**INSTRUCTION 1**
In the Cantona interview, translate this sentence into Spanish: "His father introduced him to Italian opera and he grew up listening to Puccini and Verdi."
**INSTRUCTION 2**
From the Cantona interview, list every band Cantona names in his quote about what he listened to by his teens.
**INSTRUCTION 3**
Carry on the Eric Cantona interview from its last sentence.

**PROVIDED TEXT**

Take Nick Cave, add a splash of Leonard Cohen, sprinkle with Serge Gainsbourg and you might have something approximating Eric Cantona’s first single. Yes, you read that right: The Friends We Lost is seriously good. The footballer turned actor turned chanteur whisper-croons his way through a gorgeous meditation on life with a handful of gnomic Cantona-isms thrown in for good measure (“Like a red snake in the water / In mind a winning number / Listen to the silence over the fear / The deep ocean that we can’t hear”). The single is just the start. Next up is a tour, a live album and a studio album.
Cantona tells me that, from childhood, he always hoped to play his own music on stage, but he didn’t think he had it in him. He hadn’t written any music, nor did he think he could sing. But in lockdown he decided to teach himself the guitar to help him write songs for live performances. The albums are by the by – gigging is the main attraction. “I’m still a bad guitarist, but good enough to write songs, and I wrote maybe 30. I did it just to go on stage, because I love the connection with an audience – football, theatre, music. And music, for me, was the dream.”
Perhaps the biggest surprise is that it has taken Cantona 57 years to record his first single. He was, of course, the ultimate rock’n’roll footballer. Nobody had such style on the pitch, whether playing with his collar raised like a preening peacock, puffing his chest out to celebrate another wonder goal, or jumping into the crowd to kung-fu kick an abusive spectator. The assault earned him an eight-month ban and a two-week prison sentence, reduced to community service on appeal. Cantona walked away from football at 30, bored and disillusioned after winning five league titles in his six years in England (the first with Leeds, the rest with Manchester United).
Appropriately enough, Cantona, performer sans pareil, became an actor in the late 90s. Now, with more than 30 movies under his belt (perhaps most famously Ken Loach’s Looking for Eric), he is embarking on a new venture.
We meet in London at the European headquarters of Universal, the record company releasing his music. Cantona is a tall, imposing figure. With a mottled beard, caterpillar eyebrows and spectacles, he could pass for a don – university or mafia. We have met previously, in 2009, when he was promoting Looking for Eric. Despite his well-earned bad-boy reputation, what struck me then was his warmth and a surprising shyness.
Fourteen years on, he has lost none of that warmth. The first thing he does is reminisce about Loach and the time we met. You sense he would be happy to talk about the great British film-maker all day long.
Cantona was born in Marseilles to a Spanish mother (a dressmaker) and a French father (a psychiatric nurse and artist). His father introduced him to Italian opera and he grew up listening to Puccini and Verdi. By his teens, his taste had evolved: “I listened to a lot of Sex Pistols, the Clash, AC/DC and Led Zeppelin.” At 17, now a professional playing for Auxerre, his life was transformed – by discovering Jim Morrison and the Doors. “It was a shock for me. The lyrics, the energy, the live performances. When I met them, my life changed completely.”

**DATA ENTRIES**
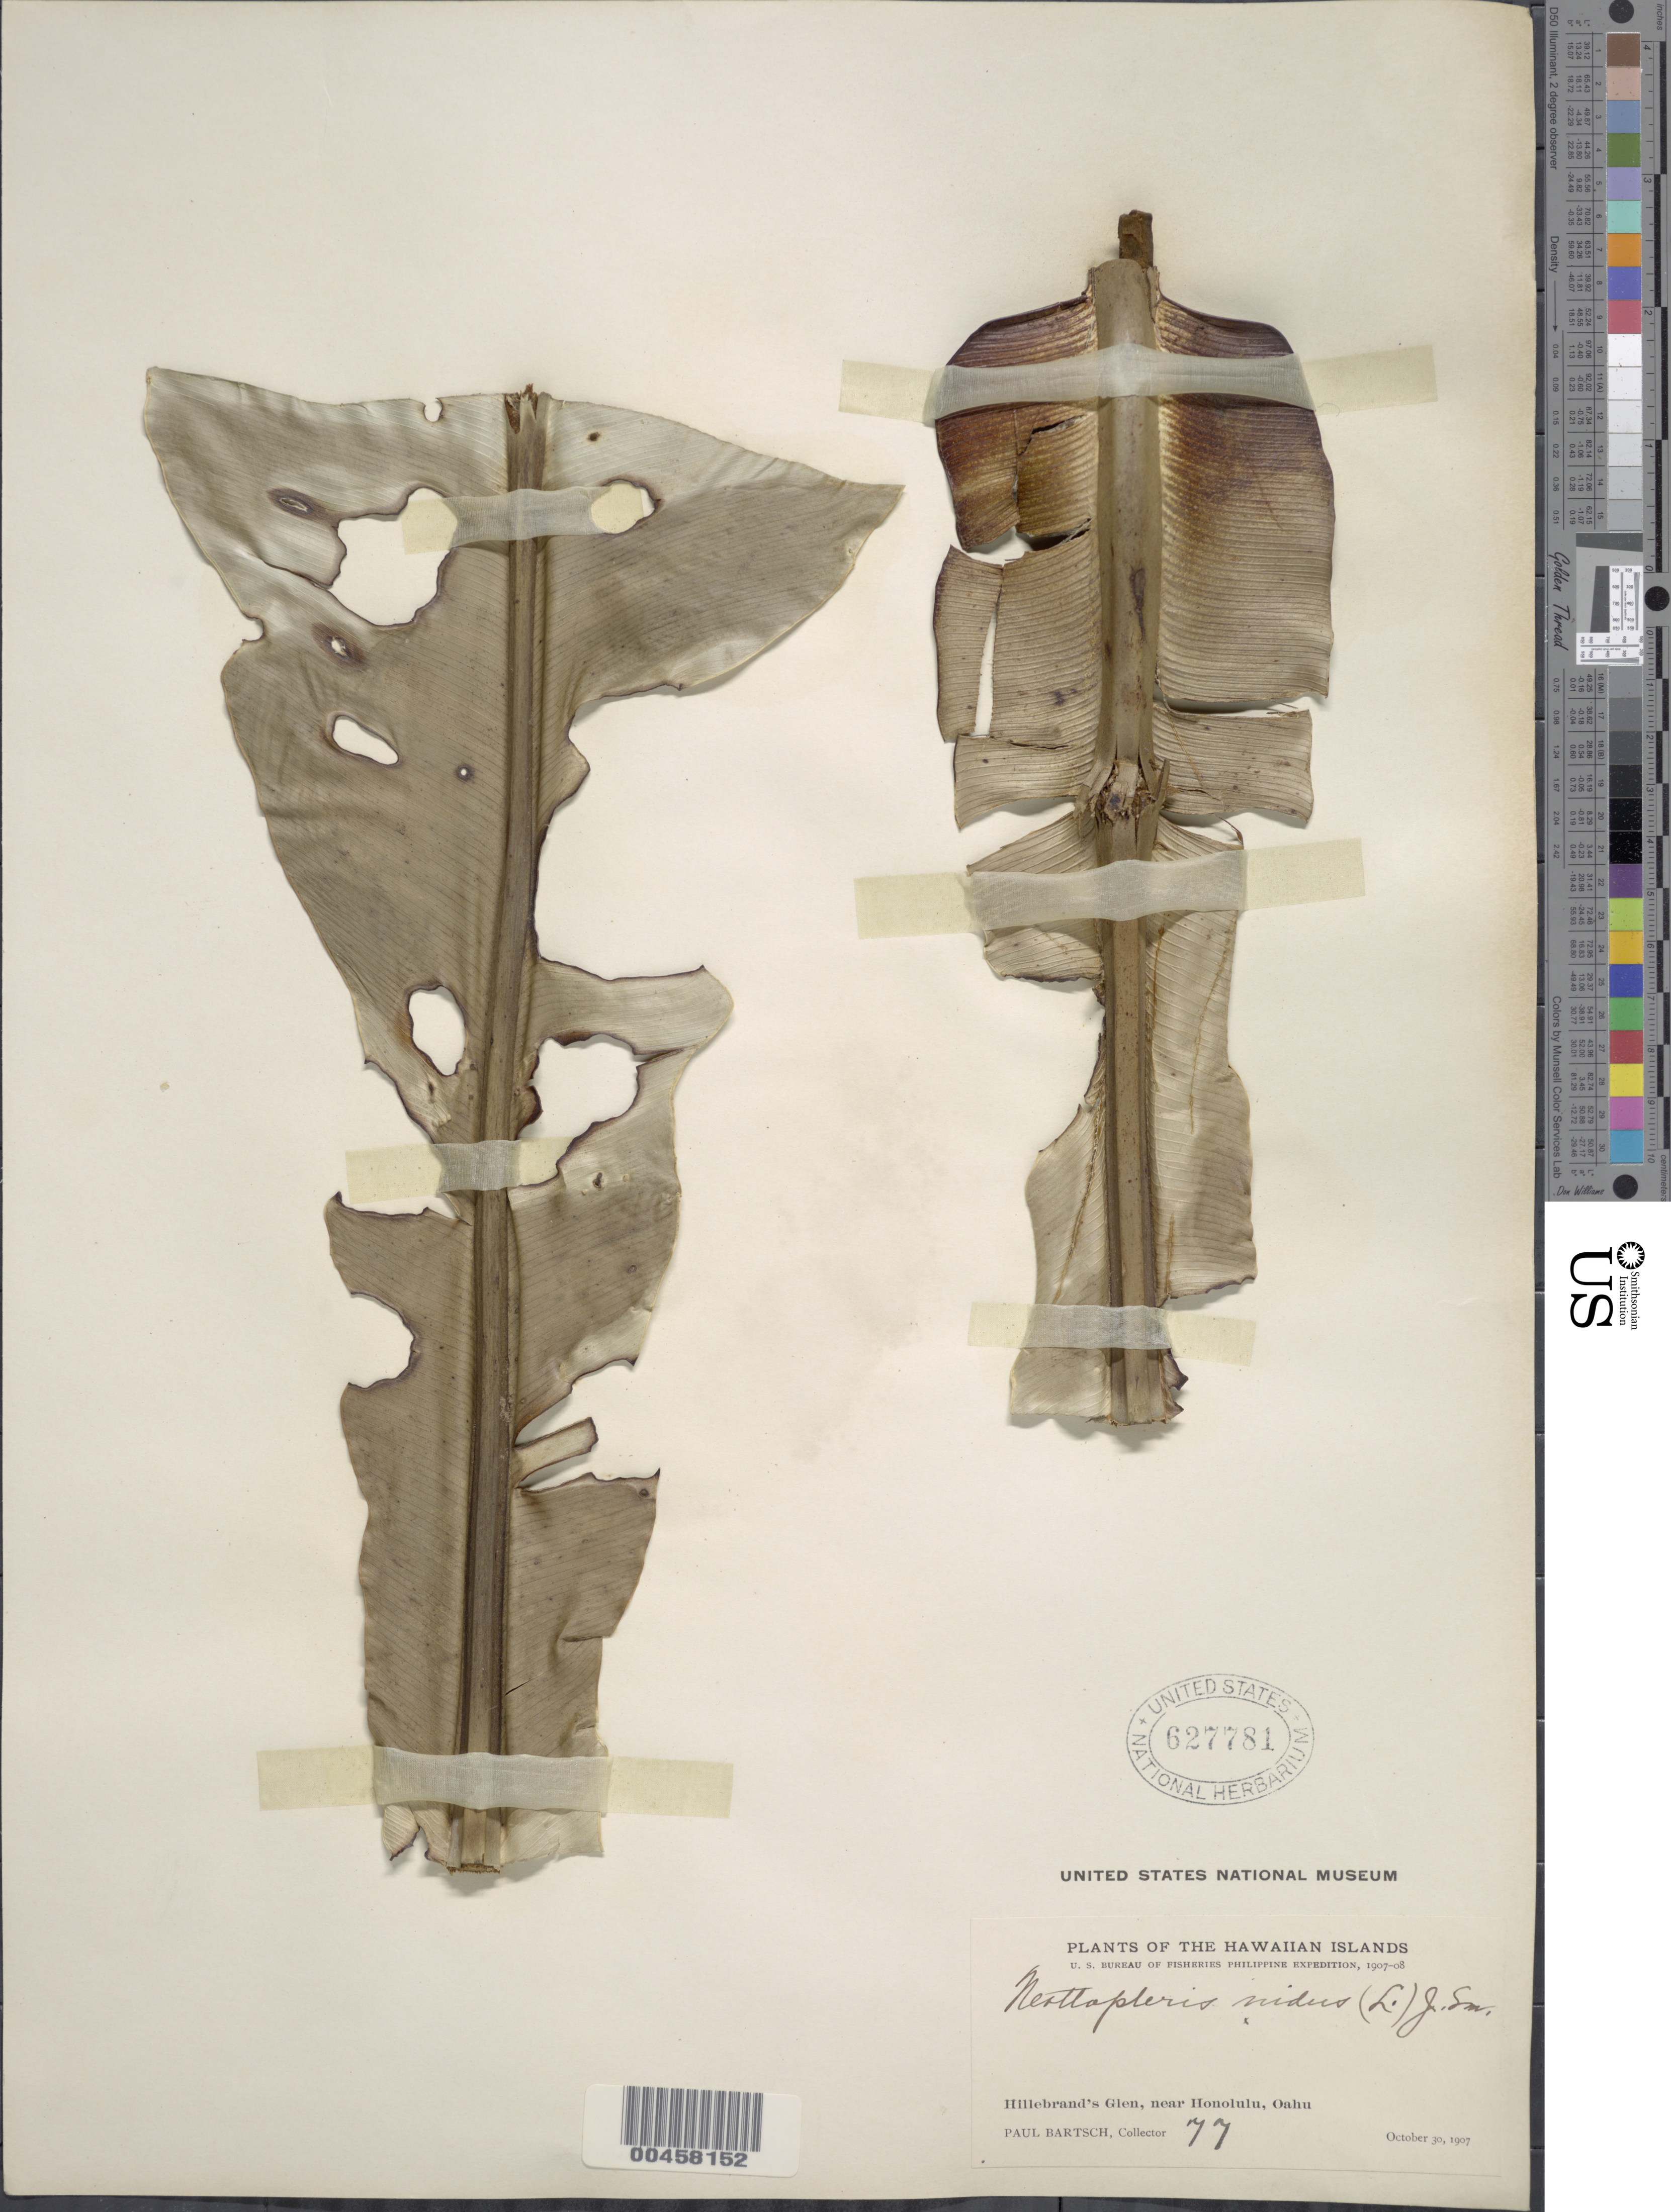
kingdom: Plantae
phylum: Tracheophyta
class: Polypodiopsida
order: Polypodiales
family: Aspleniaceae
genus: Asplenium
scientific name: Asplenium nidus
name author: L.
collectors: P. Bartsch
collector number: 77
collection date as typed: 30 Oct 1907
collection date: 1907-10-30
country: United States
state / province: Hawaii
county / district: Honolulu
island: Oahu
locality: Hillebrand's Glen, near Honolulu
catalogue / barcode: US 627781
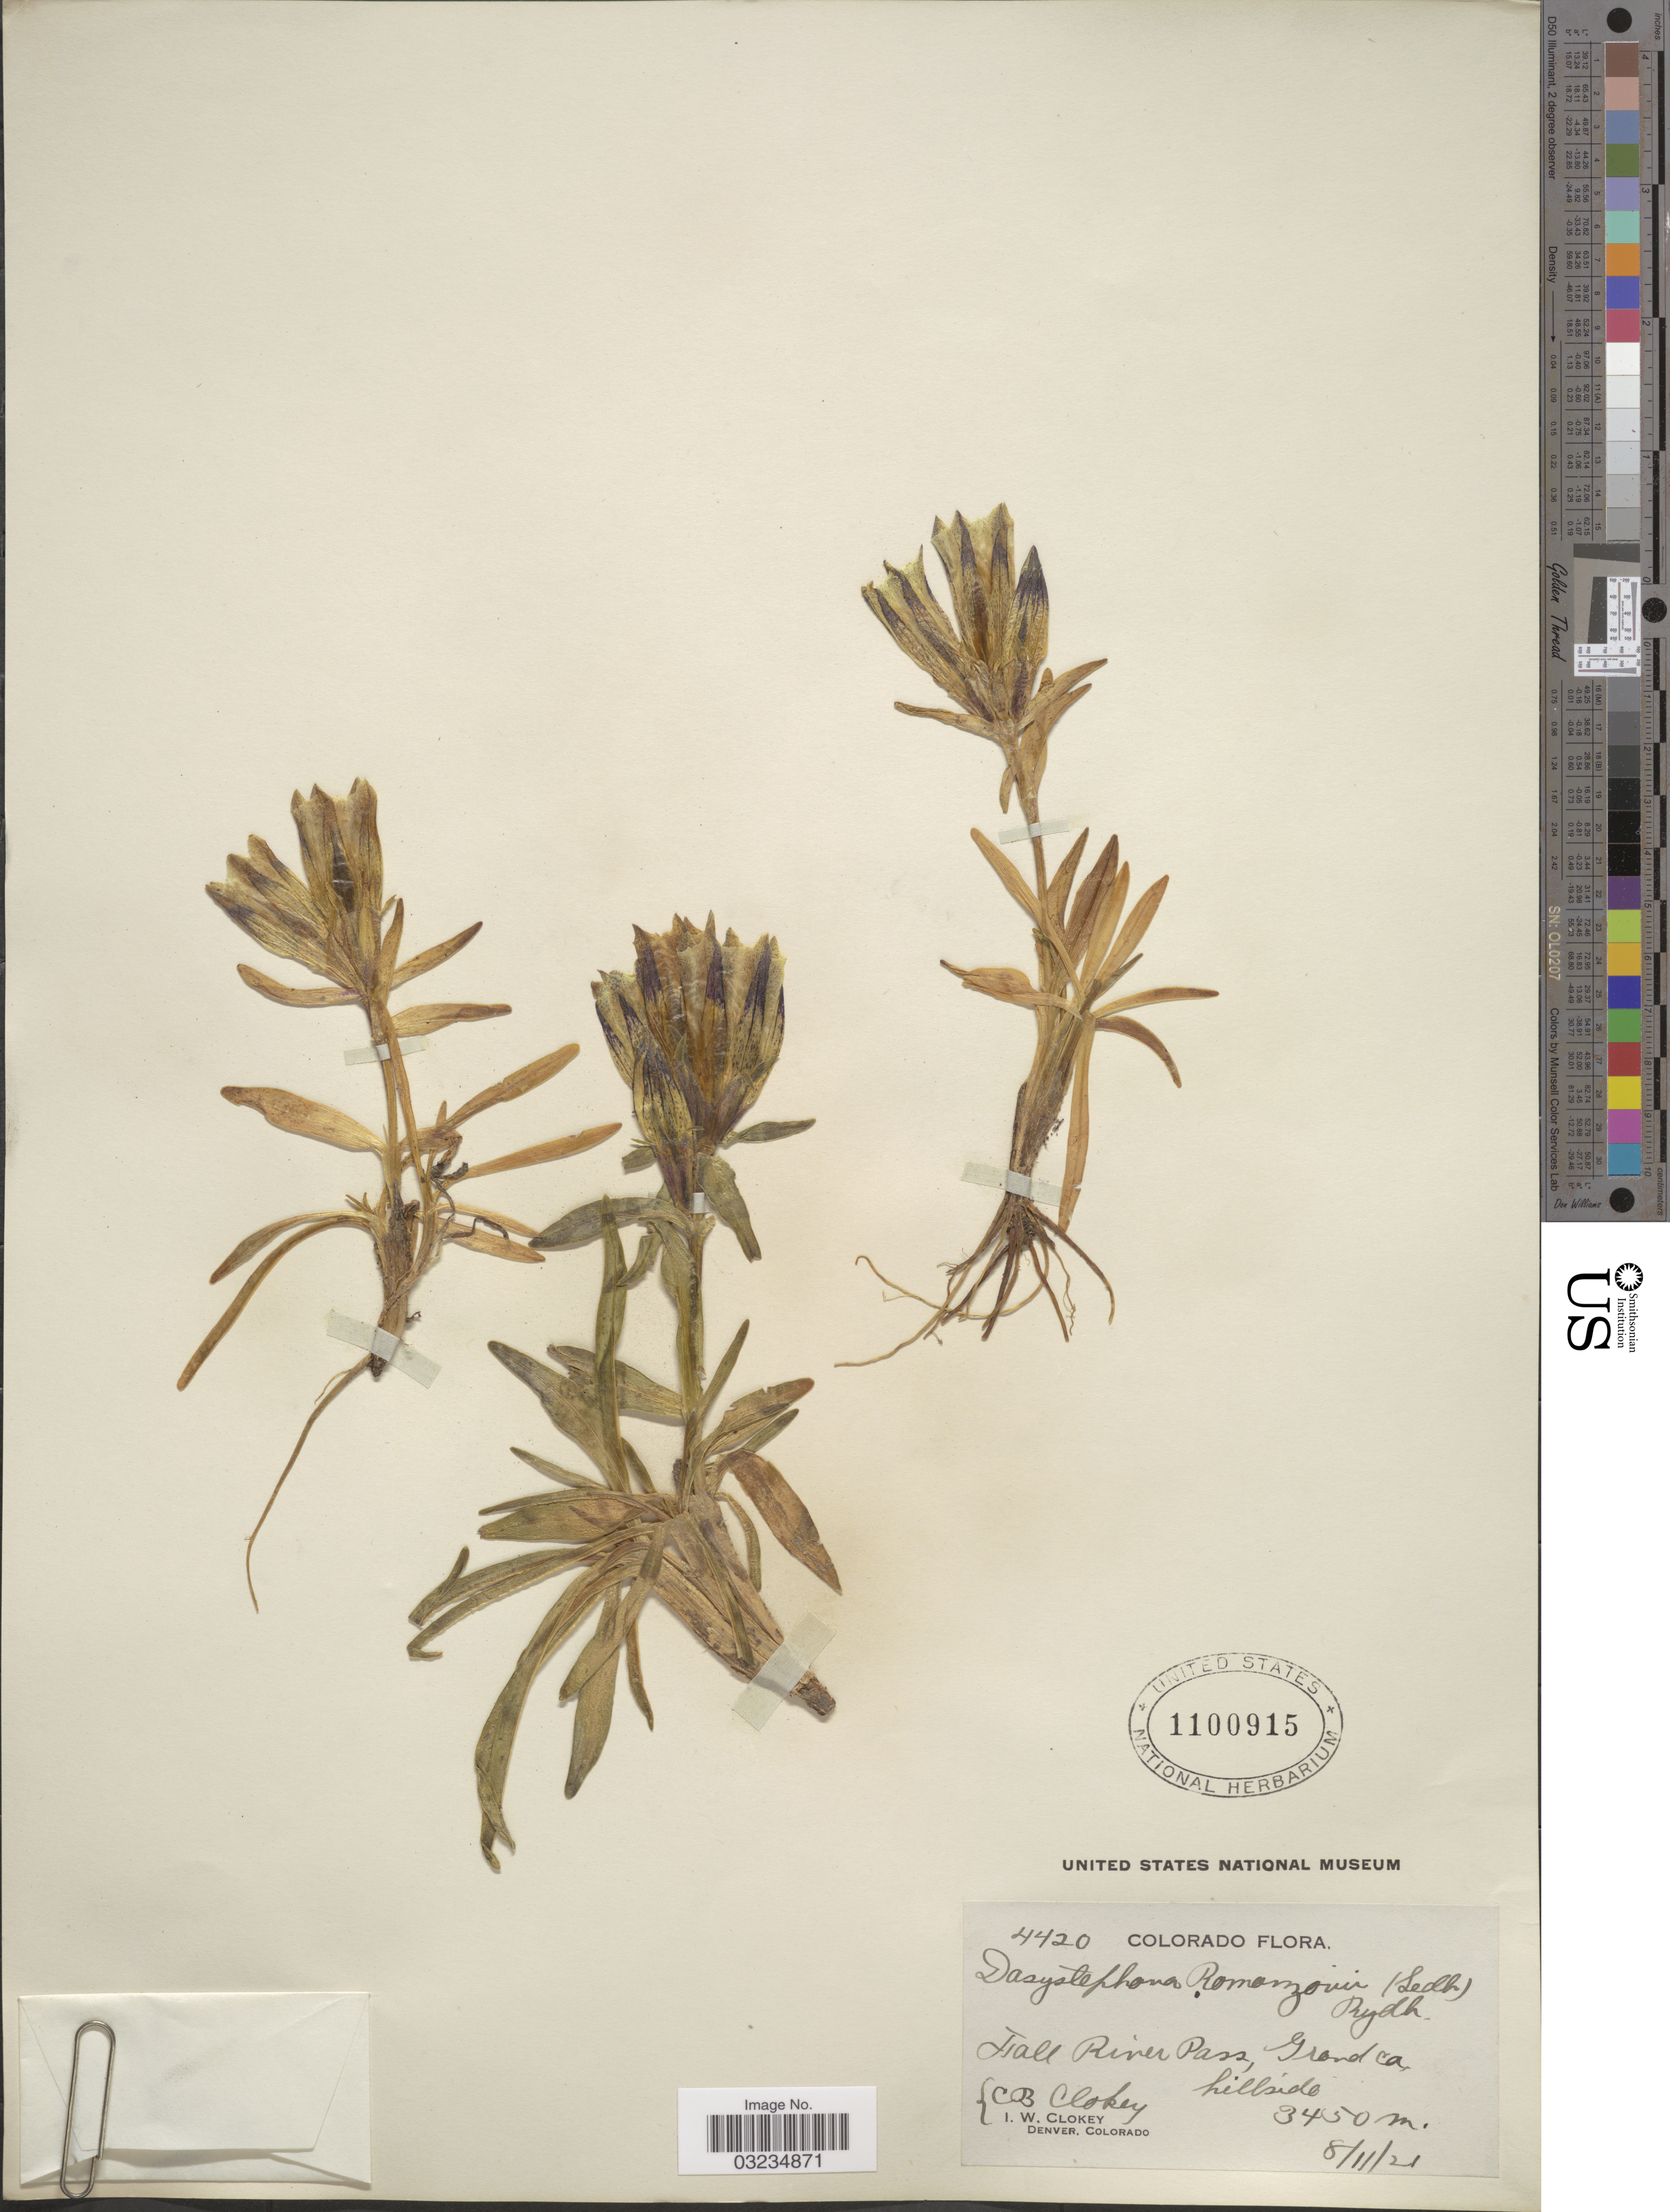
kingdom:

**EXERCISE RESPONSE 1**
Su padre le introdujo en la ópera italiana y creció escuchando a Puccini y Verdi.

**EXERCISE RESPONSE 2**
Sex Pistols, the Clash, AC/DC, Led Zeppelin

**EXERCISE RESPONSE 3**
I give him a look. You met the Doors? “No, I meant spiritually. So I was inspired. Break on Through (To the Other Side) and The End are very cinematic. We feel the freedom of Jim Morrison in his songs.” I ask him if he knows the answer to my one obscure Jim Morrison titbit. Who was the last person to see Morrison alive? “Agnès Varda,” he says, instantly citing the French film-maker. Cantona knows a lot about a lot. When I was talking to him about Loach all those years ago, he could reel off the plots to his most obscure films.
Cantona is not finished listing his music heroes: “The last ones who really inspired me were Nick Cave, Leonard Cohen and Daniel Johnston.” I tell him I can hear the influences of Cave and Cohen in his music. He looks chuffed. “Thank you.” How would he describe his singing style? “I hate it when people try to be like somebody. We all have our own personalities and I don’t want to be like somebody else. I tried to find my voice. So I never took lessons. And I found it. I feel completely in connection with my voice.”
Universal has given me four songs to listen to, two in English, two in French. Cantona’s voice is rich, seductive, very French. I assume Cantona wrote the lyrics and a professional musician wrote the music, but Cantona says he is responsible for all of it. “It’s completely me. Nobody interferes with my work. People help me a lot, and I listen to them, but at the end of the day I decide everything. They are my songs and I love them.”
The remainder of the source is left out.